- Gegeven passage -

----------

22 Met Andere Woorden [ 32] 3

Ook ‘weerlegt’ Beets de gedachte dat Jezus’ speeksel en het water van Siloam geneeskrachtige werking hebben (Johannes 9:6-7, 10-11, 15). De genezing was te danken aan de aanraking door Jezus (p. 85):

Heeft aangeraakt; – O, enkel dat Sloot de ontoeganklijke oogen open; Geen wonderzalf, geen heilig nat Hen op één straal van licht deed hopen; Maar de almacht en de liefde alleen Des Eengen, die in ’t vleesch verscheen.

----------

- Uitgelichte gegevens -

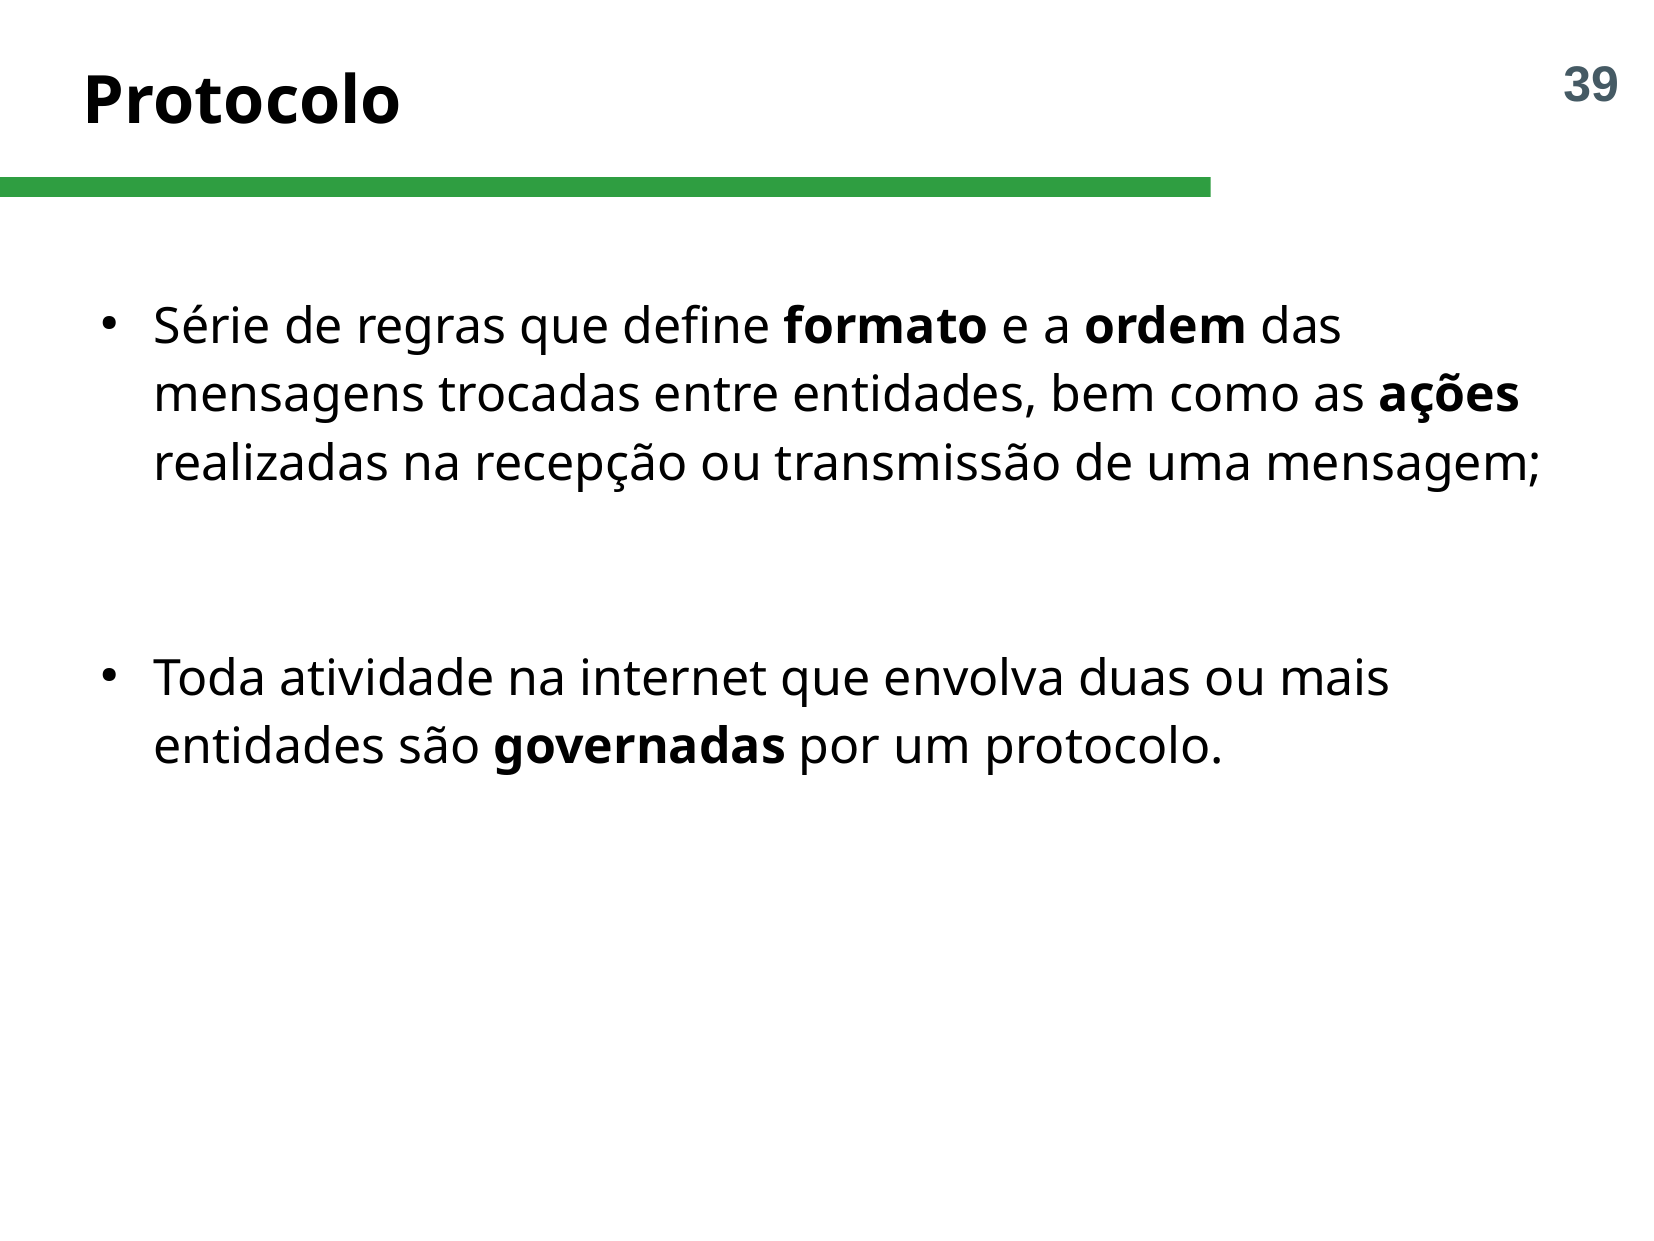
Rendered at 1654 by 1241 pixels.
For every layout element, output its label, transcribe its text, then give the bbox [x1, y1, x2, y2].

list Série de regras que define formato e a ordem das mensagens trocadas entre entidades, bem como as ações realizadas na recepção ou transmissão de uma mensagem; Toda atividade na internet que envolva duas ou mais entidades são governadas por um protocolo. [82, 290, 1571, 1216]
title Protocolo [82, 0, 1152, 202]
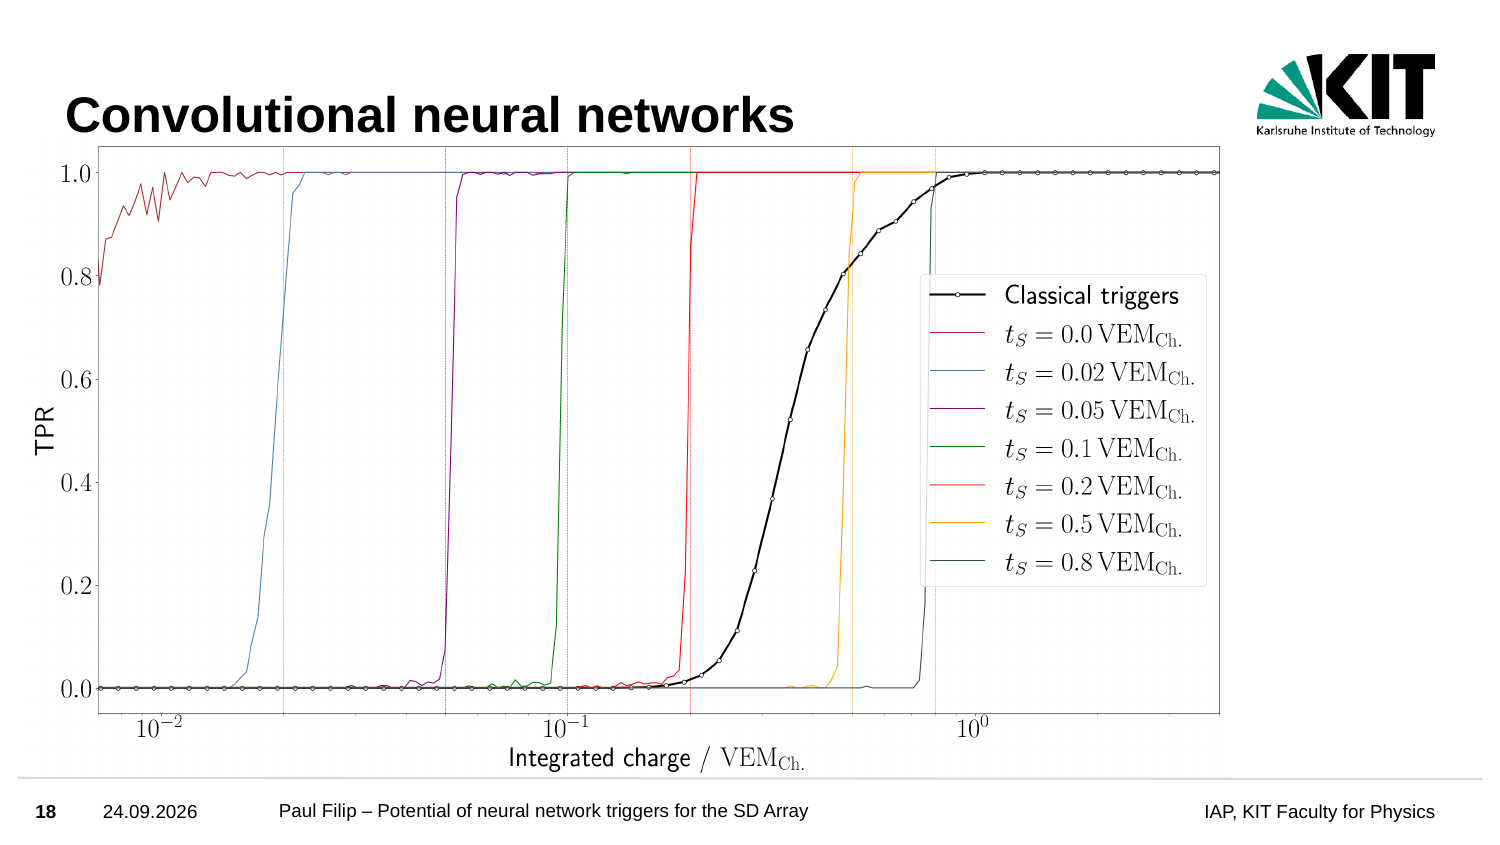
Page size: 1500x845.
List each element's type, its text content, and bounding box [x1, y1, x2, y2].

picture [1257, 54, 1435, 137]
title Convolutional neural networks [64, 48, 1192, 142]
picture [30, 142, 1224, 777]
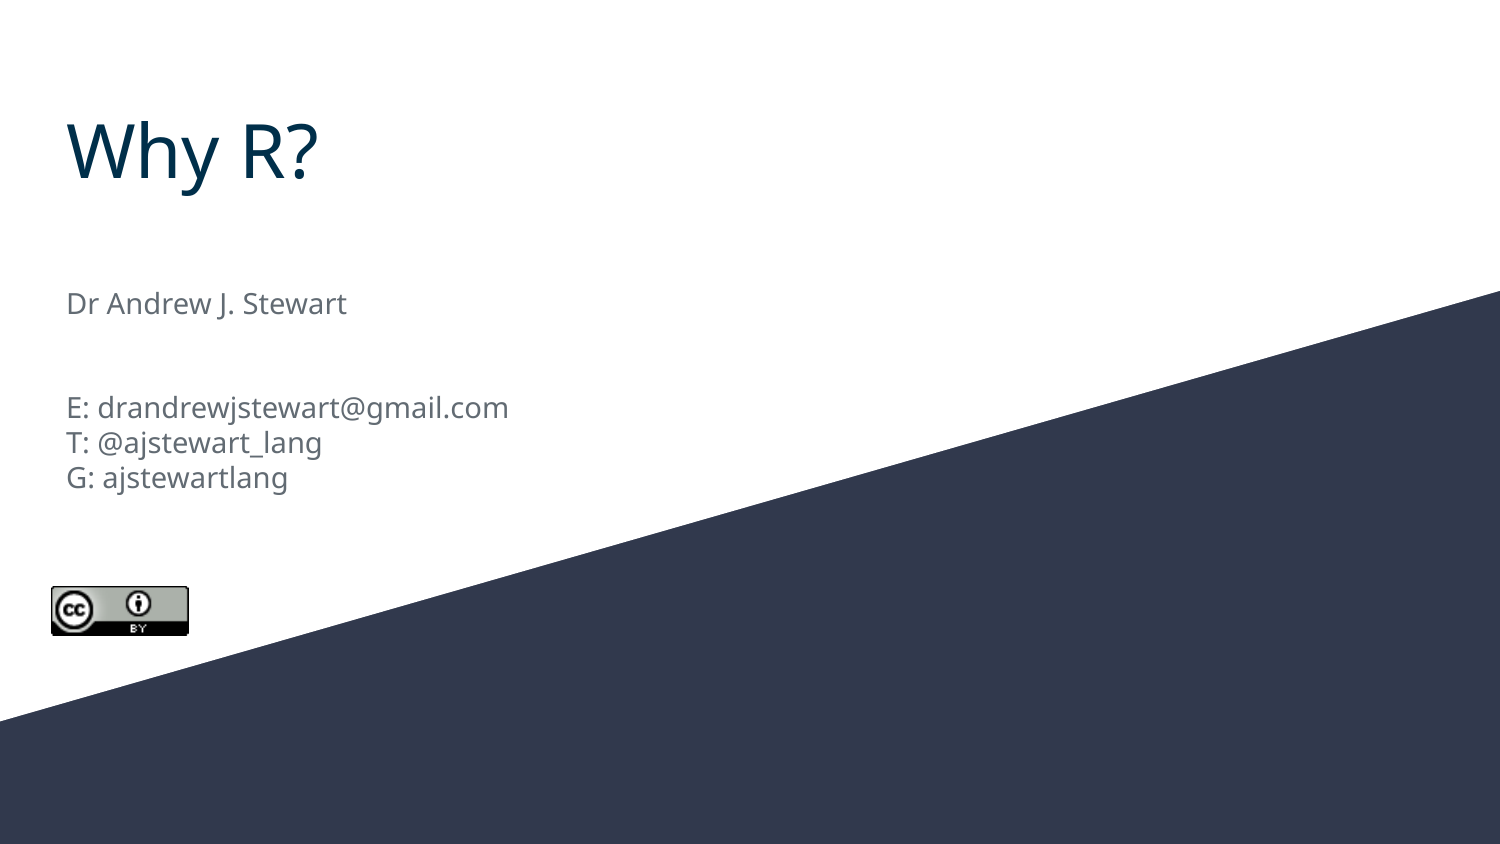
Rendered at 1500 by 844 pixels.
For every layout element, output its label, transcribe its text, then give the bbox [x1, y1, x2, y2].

picture [51, 586, 189, 636]
title Why R? [51, 88, 1449, 299]
subtitle Dr Andrew J. Stewart E: drandrewjstewart@gmail.com T: @ajstewart_lang G: ajstewartlang [51, 269, 748, 392]
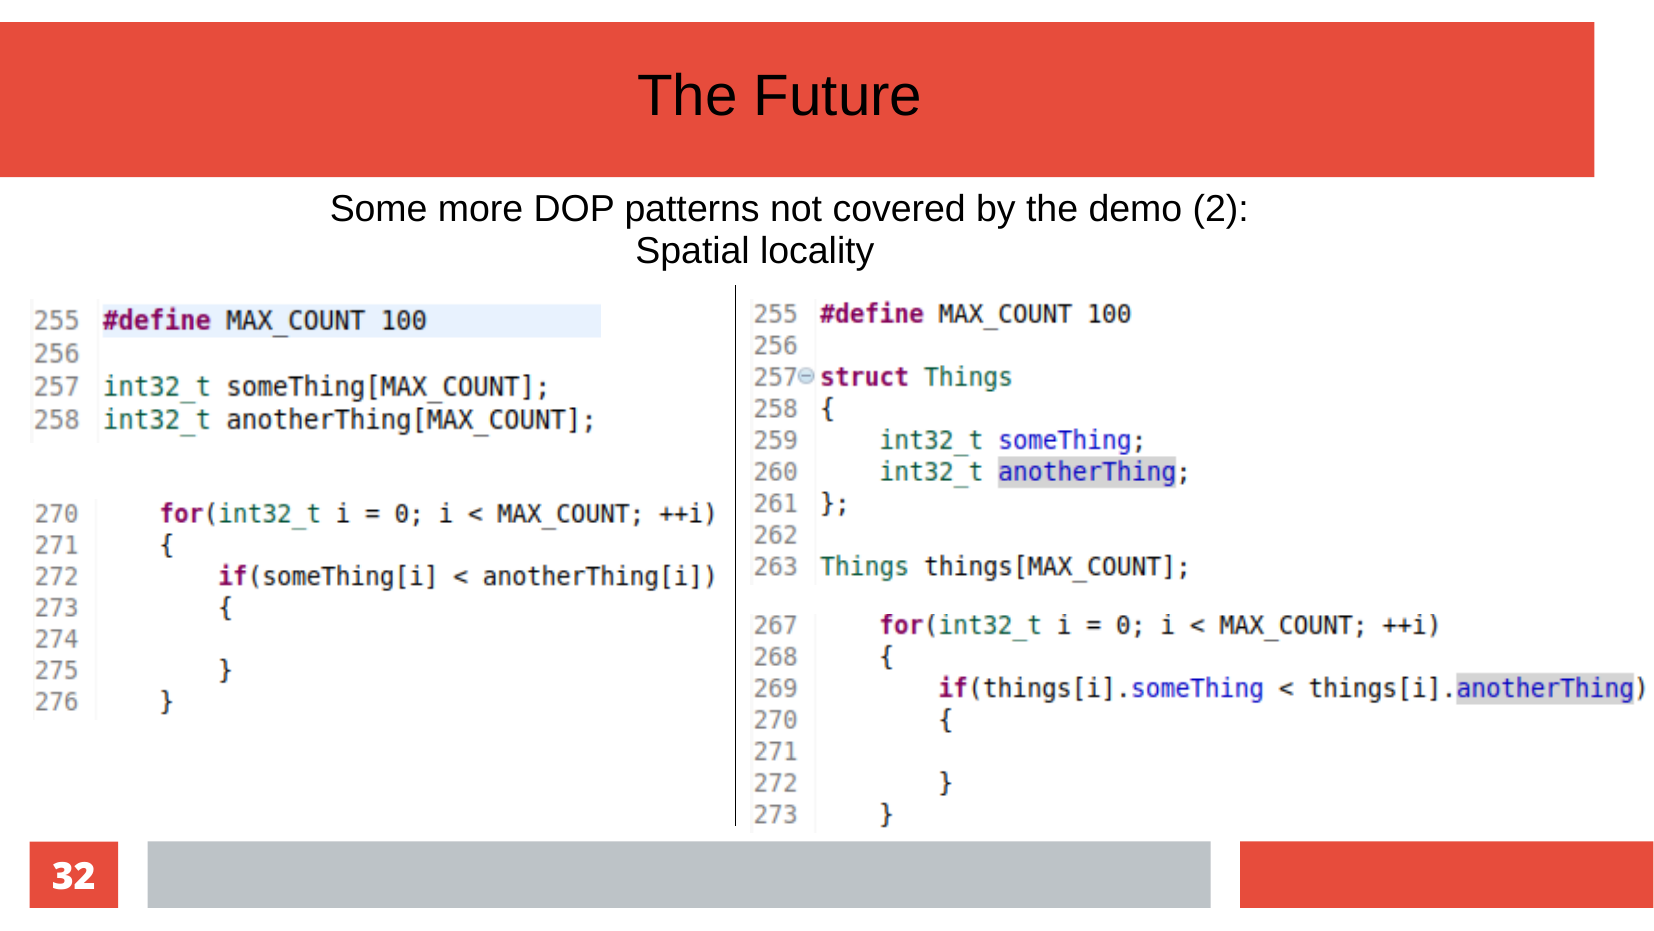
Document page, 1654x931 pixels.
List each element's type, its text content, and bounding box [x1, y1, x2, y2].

----------

- Opdrachten -
A – Waaraan was de genezing volgens de passage over Beets te danken?
B – Breid de passage over Beets uit met een vervolg dat aansluit op de laatste zin.
De regels spelen hierbij geen enkele rol.

- Antwoorden per opdracht -
A – Aan de aanraking door Jezus.

B –
Beets reduceert het verhaal tot de hoofdzaken. Hij wijst voorts nog op de be-lijdenis van de genezen man (Johannes 9:33-38 [p. 85-86]). Magrijn die, zoals opgemerkt, zelf blind was en ook de geschiedenis van Bartimeüs (Matteüs 20:29-34) hervertelt (p. 60-65), volgt het verhaal van de blindgeborene op de voet (p. 107-115). Zijn versie van het relaas van de genezen man over wat hem is overkomen (Johannes 9:11), luidt als volgt (p. 109):

De mensch Jezus heeft gespogen, Maakte slijk, bestreek mijn oogen Met dien modderigen grond, ‘Wasch u’, sprak Hij, ‘met het water Siloäm’, een weinig later Wiesch ik mij en ’k zag terstond.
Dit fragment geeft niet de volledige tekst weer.